Literature as performance

If Bob Dylan has been elevated to the exalted status of a Shakespeare or a Homer, so be it, for he has been the raconteur of our times.

November 05, 2016 04:15 pm | Updated December 02, 2016 01:42 pm IST

I often go back to those provocative years in the 60s; to Bob Dylan’s music, to Jimi Hendrix’s ‘Star Spangled Banner’, to Jack Kerouac’s On the Road or Ken Kasey’s One Flew over the Cuckoo’s Nest; supreme examples of freedom for a whole generation. Janis Joplin, Joe Cocker, Joan Baez, they all appear before my eyes for their immersion in the belief of a revolution that would undo authoritarian systems that smother not only creativity but intellectual freedom and self-belief. It was a test of whether people of our generation really believed in one another and the world we were struggling to create.

Dylan’s music resounds with the pervasive disharmony generated by the Vietnam War along with a commentary on the civil rights movement expressed in a voice that is inimitably his: ‘ As majestic bells of bolts struck shadows in the sounds/ Seeming to be the chimes of freedom flashing/ Flashing for the warriors whose strength is not to fight/ Flashing for the refugees on the unarmed road of flight/ An’ for each an’ ev’ry underdog soldier in the night/ An’ we gazed upon the chimes of freedom flashing.’

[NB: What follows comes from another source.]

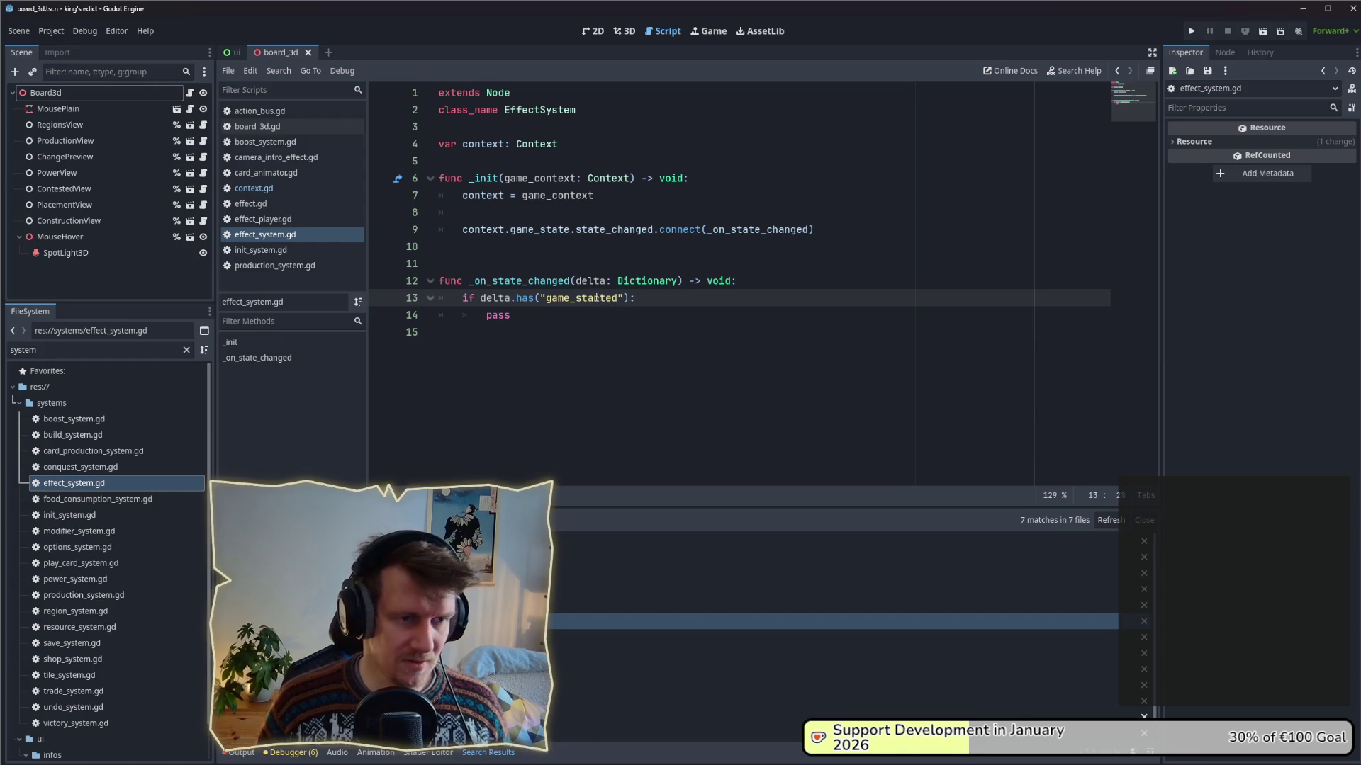
double_click(596, 297)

Sung with an acoustic guitar that then dismayed the purists, his music is steeped in rhythms that are moody and heavy, a tightly constructed rhetoric that fuses the oral tradition with politics and aims to stir his fellow-countrymen with a sense of history.

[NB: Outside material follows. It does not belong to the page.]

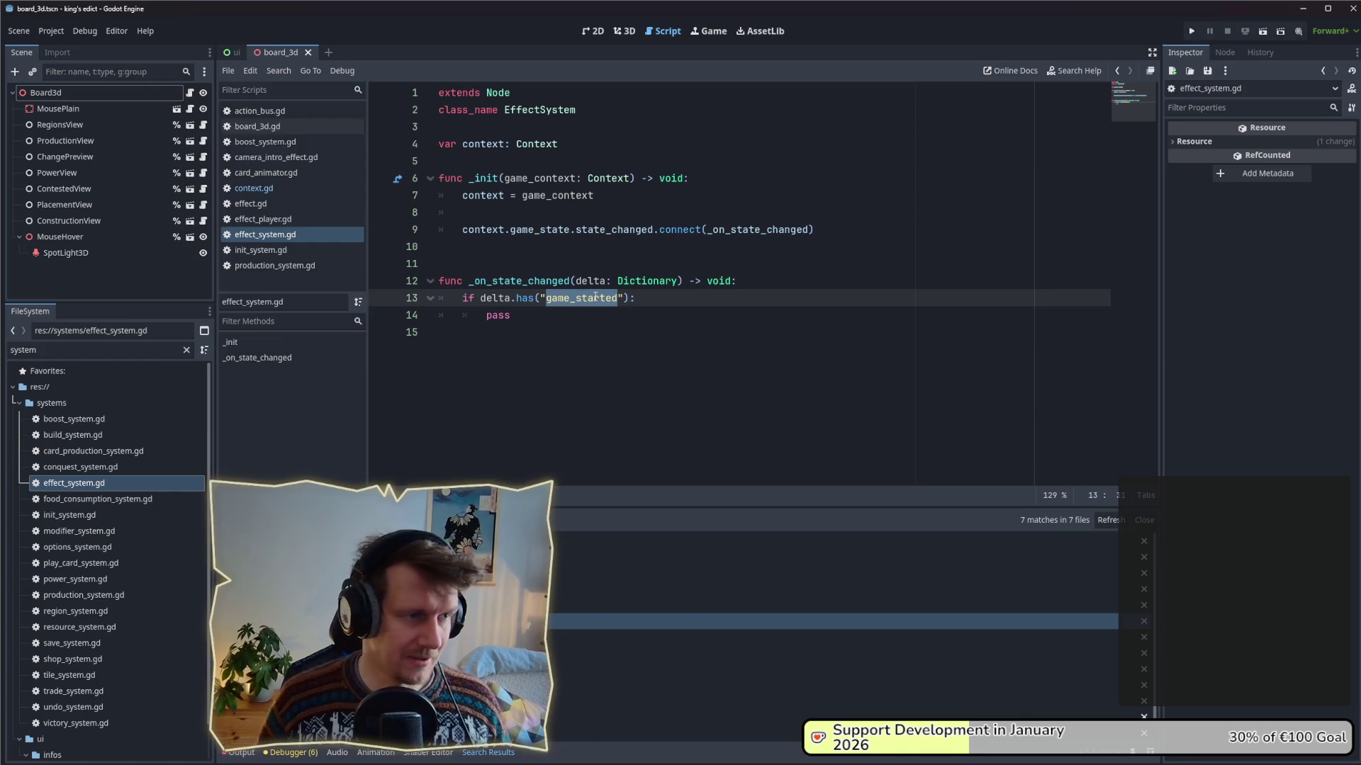
key("alt+Left")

Such music with a predilection towards politics is born out of a necessity to intercede in human history, and embrace the deepest needs and aspirations of the dispossessed through a rendition of the seething events of the time. Moving between private loss and public crisis, it enables people to live in political history. Every line becomes a burst of passion expressed in the poetry of war, of hunger, of fierce desire: ‘ I’ll walk to the depths of the deepest black forest/ Where the people are many and their hands are all empty/ where the pellets of poison are flooding their waters/ where the home in the valley meets the damp dirty prison,/ Where the executioner’s face is always well hidden…

Winning the Literature Nobel has generated a lot of controversy around Dylan, but I can only think of the roaring 60s. I remember the exciting times when we sat around the fire in winter singing Simon and Garfunkel and Bob Dylan. We debated deep into the night the people’s movements that were drawing in not only intellectuals but also youth from all over the world, who opposed authority, demonstrated against the Vietnam War, or stood up for civil rights through non-violent anarchy. The fundamental concerns of Dylan’s music evoked a deeply felt sense of history in us and offered hope: ‘Yes, n, how many times must the cannon balls fly/ Before they are forever banned? The answer, my friend is blowin’ in the wind. The answer is blowin’ in the wind.’

I belong to a generation that lived and breathed the air where discussion, the love of learning, existential philosophy and the arts made life a bracing involvement. For me, Dylan epitomised the spirit and the energy of those times, times that held out enormous possibilities of a new tomorrow and a vision of change; not from the outside or by conquest but from within: There’s a battle outside/ And it is ragin’/ It’ll soon shake your windows/ And rattle your walls/ For the times they are a-changin.’

This is undeniably poetry for the ears. Perhaps no language is robust and honest enough except the one you sing in. The value of hearing poetry sung out loud is an experience that can humanise what so often seems abstracted and too prosaic on the page. Such poetry has consolidated Dylan’s music as a form of cultural production organised around an aesthetic ideology with recurring patterns of stylistic innovation that constantly fights for artistic freedom within the constraints of industry thereby shaking up rock with his raspy ‘snarl and drawl’. He is the supreme example of a pop-rock auteur, composer, lyricist, guitarist, vocalist... an icon of protest music at its best. The images and sounds created by Dylan go beyond the socially approved literature that is conventionally taught, in the words of Kerouac, “by pipe-smoking tweedy men in libraries.”

If in the last few days he has been elevated to the exalted status of Shakespeare, Homer or Sappho, so be it, for he has pushed the boundaries and has been the raconteur of our times. The award is a recognition that literature is about more than highbrow elitism. The value and influence of overlapping genres becomes his novel contribution, a forerunner of a more expansive field from where future Nobel laureates will be drawn.

Shelley Walia is professor and fellow, Department of English and Cultural Studies, Panjab University, Chandigarh.